#### [Data supplied]
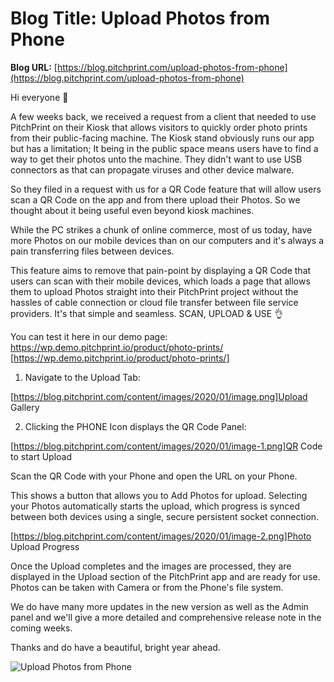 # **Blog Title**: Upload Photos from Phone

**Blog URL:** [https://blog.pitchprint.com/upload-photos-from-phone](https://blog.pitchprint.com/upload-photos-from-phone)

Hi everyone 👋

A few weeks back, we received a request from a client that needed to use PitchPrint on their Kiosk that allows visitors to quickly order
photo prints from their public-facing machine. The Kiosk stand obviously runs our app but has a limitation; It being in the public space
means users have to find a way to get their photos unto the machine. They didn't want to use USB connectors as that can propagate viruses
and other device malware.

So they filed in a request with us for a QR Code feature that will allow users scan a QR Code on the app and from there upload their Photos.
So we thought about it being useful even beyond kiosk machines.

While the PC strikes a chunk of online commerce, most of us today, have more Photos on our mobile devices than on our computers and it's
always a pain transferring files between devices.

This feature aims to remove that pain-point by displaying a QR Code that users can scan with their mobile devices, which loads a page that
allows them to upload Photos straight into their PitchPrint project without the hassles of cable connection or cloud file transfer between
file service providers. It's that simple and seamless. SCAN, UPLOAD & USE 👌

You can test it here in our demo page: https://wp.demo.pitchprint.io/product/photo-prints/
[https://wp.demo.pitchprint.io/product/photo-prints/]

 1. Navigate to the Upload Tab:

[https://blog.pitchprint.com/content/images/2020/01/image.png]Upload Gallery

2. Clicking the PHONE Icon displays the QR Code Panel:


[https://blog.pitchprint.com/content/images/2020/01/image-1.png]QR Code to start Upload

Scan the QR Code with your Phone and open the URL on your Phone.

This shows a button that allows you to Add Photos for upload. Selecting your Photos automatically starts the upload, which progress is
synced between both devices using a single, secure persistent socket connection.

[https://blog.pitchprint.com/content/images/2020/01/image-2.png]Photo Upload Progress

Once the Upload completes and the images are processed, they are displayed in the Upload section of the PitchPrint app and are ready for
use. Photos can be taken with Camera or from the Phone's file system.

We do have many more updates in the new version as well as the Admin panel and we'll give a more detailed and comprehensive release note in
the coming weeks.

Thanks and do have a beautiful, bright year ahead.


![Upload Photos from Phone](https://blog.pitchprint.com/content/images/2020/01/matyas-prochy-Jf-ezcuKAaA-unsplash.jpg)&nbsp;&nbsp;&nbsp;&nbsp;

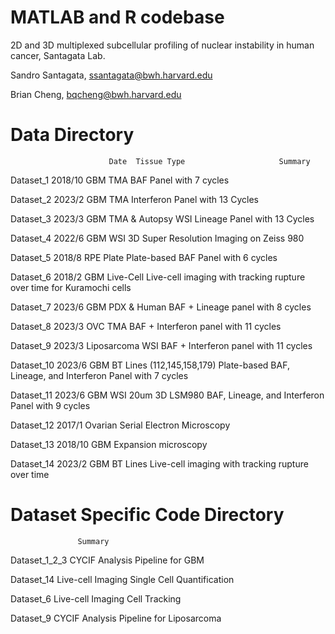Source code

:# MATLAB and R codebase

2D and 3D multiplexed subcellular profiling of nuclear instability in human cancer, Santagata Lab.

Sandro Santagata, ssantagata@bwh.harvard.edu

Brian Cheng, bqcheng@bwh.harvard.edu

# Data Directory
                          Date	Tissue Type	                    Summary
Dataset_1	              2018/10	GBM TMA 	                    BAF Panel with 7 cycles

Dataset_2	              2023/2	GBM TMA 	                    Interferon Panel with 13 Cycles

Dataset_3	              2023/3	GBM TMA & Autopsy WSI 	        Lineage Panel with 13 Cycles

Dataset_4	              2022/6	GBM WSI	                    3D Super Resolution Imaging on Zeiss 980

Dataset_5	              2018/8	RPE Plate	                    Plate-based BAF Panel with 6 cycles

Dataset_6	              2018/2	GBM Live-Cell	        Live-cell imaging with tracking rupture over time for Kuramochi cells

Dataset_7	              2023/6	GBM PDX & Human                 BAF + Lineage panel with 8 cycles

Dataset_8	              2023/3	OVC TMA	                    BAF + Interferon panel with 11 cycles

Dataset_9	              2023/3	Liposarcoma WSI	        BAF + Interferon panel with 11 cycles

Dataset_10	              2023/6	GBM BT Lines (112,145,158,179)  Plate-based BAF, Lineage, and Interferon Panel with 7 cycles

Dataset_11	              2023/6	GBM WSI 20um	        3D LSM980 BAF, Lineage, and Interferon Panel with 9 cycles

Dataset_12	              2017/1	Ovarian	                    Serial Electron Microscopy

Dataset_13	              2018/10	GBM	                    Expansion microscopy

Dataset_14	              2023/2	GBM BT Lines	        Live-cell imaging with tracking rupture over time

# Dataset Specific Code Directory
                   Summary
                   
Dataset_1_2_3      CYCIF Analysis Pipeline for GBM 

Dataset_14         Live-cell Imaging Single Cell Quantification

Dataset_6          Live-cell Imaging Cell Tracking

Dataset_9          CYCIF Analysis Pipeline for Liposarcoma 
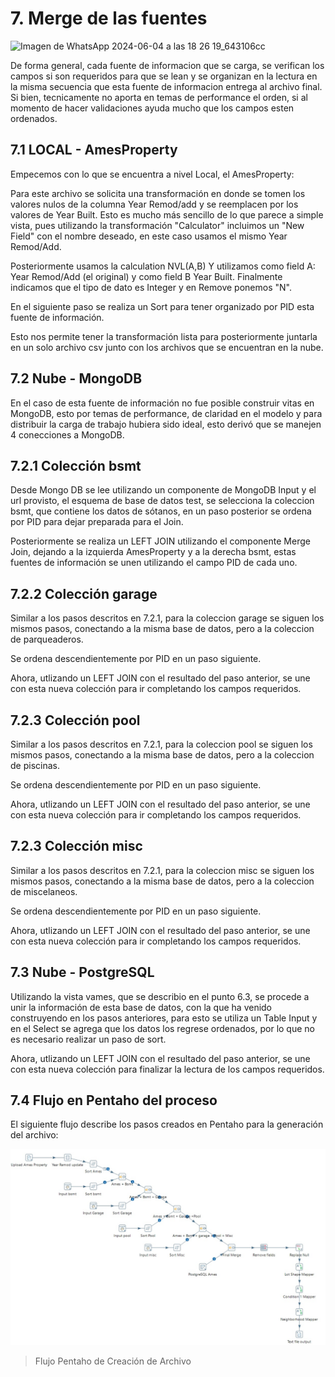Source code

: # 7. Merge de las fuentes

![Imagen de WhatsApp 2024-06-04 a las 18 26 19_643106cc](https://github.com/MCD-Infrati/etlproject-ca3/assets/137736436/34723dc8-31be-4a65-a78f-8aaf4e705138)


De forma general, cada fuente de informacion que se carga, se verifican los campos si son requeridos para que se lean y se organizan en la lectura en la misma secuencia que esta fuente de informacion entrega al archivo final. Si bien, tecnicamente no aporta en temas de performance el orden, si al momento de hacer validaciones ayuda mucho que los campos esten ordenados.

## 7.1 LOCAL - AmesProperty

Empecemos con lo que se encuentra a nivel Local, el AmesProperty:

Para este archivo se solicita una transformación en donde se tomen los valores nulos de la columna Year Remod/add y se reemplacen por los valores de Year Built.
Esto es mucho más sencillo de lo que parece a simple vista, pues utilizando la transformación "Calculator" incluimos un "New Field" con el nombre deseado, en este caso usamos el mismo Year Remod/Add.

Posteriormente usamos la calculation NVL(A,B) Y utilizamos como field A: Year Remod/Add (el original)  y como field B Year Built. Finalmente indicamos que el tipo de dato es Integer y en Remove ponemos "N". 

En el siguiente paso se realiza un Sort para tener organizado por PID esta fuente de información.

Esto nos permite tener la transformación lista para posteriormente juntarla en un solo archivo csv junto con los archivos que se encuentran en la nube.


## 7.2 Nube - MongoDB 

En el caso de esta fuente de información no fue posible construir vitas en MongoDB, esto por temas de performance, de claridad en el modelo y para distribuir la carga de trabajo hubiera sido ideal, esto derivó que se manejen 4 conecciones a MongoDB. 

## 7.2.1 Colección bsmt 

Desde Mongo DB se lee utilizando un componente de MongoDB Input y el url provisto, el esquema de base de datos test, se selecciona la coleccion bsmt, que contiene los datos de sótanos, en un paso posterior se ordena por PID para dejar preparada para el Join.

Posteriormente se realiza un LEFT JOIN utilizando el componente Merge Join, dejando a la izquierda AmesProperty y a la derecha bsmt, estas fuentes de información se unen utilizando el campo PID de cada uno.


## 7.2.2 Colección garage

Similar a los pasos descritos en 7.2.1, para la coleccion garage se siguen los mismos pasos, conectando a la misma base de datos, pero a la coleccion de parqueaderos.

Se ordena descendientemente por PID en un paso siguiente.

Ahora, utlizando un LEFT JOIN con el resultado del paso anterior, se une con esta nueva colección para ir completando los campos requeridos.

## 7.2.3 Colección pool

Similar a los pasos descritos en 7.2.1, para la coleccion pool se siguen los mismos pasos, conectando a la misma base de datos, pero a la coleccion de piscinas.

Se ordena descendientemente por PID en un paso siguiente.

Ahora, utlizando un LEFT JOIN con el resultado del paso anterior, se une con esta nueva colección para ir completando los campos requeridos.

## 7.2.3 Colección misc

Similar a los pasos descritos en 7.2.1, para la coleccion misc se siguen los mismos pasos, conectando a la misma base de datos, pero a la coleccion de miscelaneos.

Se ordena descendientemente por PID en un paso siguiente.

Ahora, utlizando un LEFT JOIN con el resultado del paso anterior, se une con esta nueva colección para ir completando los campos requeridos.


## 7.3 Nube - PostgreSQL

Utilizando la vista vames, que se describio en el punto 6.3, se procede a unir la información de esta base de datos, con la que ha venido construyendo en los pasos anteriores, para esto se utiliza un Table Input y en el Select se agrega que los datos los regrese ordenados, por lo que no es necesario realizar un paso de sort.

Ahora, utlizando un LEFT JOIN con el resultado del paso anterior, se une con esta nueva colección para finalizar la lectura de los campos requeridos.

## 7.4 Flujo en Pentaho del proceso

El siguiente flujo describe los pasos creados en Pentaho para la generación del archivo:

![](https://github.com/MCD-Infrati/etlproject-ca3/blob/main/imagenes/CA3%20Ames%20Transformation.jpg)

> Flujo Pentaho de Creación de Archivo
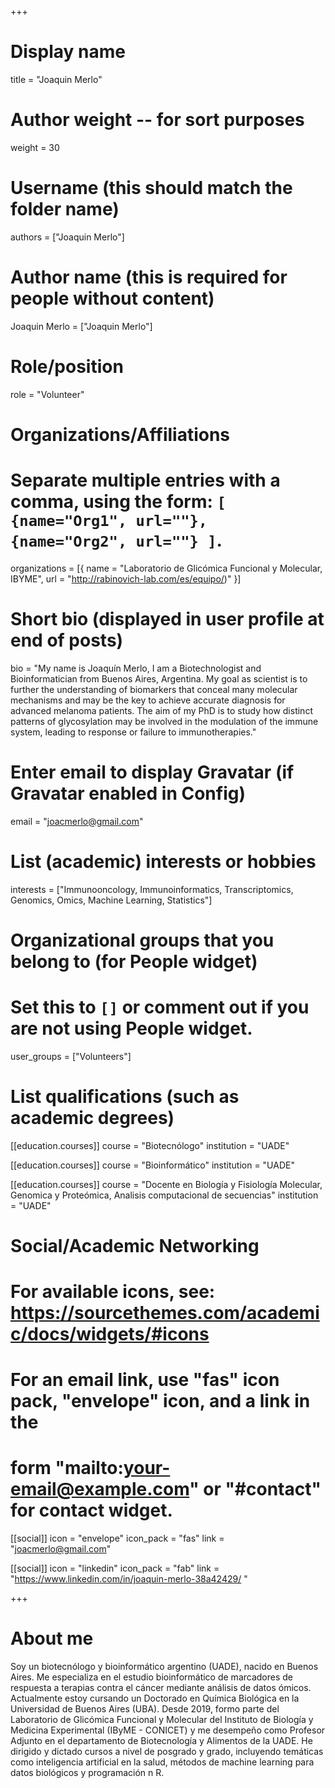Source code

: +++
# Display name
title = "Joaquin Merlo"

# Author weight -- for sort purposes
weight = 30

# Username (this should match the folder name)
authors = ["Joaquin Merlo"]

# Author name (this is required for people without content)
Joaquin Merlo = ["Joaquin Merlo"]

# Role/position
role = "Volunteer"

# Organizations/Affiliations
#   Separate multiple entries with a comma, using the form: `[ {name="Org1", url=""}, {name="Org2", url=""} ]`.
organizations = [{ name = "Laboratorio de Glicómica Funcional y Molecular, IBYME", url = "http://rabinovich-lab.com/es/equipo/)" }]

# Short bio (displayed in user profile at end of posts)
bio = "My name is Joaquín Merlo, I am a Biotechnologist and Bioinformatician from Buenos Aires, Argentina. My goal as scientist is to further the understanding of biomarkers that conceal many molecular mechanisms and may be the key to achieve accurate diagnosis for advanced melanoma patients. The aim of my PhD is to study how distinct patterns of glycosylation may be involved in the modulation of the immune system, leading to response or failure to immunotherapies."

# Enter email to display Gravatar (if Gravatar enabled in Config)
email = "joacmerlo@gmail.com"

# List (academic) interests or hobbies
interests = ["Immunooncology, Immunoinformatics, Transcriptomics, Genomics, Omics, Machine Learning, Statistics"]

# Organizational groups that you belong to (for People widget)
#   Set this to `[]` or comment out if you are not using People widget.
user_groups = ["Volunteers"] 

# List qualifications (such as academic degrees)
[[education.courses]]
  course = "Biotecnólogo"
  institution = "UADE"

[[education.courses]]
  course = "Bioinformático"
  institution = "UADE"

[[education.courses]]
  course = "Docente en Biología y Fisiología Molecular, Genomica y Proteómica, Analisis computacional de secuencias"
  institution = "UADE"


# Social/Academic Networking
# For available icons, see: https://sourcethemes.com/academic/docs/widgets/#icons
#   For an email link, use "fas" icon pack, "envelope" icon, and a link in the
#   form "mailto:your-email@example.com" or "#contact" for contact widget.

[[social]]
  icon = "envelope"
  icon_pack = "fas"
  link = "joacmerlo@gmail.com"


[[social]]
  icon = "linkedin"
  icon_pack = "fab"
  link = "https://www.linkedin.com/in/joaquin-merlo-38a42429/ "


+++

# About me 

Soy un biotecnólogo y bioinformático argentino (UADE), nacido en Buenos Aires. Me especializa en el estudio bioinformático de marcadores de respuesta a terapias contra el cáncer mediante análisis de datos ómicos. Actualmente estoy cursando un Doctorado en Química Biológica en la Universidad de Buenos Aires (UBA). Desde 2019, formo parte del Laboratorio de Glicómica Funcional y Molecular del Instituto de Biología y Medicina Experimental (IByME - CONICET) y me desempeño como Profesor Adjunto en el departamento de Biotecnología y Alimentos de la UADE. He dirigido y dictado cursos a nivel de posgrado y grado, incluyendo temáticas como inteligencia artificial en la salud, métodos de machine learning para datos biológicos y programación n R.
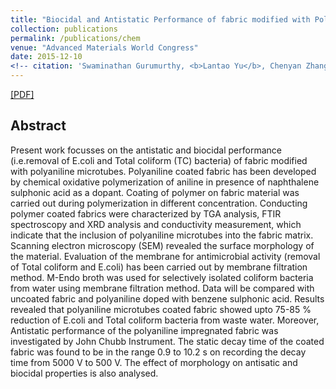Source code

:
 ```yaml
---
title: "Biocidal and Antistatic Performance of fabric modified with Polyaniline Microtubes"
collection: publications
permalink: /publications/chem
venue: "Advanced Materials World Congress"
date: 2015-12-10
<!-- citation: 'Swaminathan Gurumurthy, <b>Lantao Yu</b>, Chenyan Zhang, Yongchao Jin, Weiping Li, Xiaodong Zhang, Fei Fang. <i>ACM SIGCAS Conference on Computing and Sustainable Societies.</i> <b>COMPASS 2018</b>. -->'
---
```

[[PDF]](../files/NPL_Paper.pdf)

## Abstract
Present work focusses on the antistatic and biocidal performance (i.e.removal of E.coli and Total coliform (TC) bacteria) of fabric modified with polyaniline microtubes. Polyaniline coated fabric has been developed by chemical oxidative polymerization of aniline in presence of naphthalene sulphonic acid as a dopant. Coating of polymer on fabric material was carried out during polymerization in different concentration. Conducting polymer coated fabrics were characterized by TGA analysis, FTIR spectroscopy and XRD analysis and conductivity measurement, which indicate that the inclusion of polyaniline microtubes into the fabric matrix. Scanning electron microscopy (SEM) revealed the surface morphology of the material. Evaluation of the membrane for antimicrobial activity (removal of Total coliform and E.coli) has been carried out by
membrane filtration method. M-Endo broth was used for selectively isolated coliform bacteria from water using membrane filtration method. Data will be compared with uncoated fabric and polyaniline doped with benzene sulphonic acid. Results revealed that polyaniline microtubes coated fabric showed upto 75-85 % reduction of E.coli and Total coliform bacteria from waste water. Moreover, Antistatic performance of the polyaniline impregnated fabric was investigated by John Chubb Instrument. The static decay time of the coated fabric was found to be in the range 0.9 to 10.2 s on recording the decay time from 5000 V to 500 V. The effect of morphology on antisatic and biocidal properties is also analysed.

#### [Exercise aim]
Search the entries for the string "simple". Copy every line that has it.

#### [Solved exercise]
file service providers. It's that simple and seamless. SCAN, UPLOAD & USE 👌
Esto es mucho más sencillo de lo que parece a simple vista, pues utilizando la transformación "Calculator" incluimos un "New Field" con el nombre deseado, en este caso usamos el mismo Year Remod/Add.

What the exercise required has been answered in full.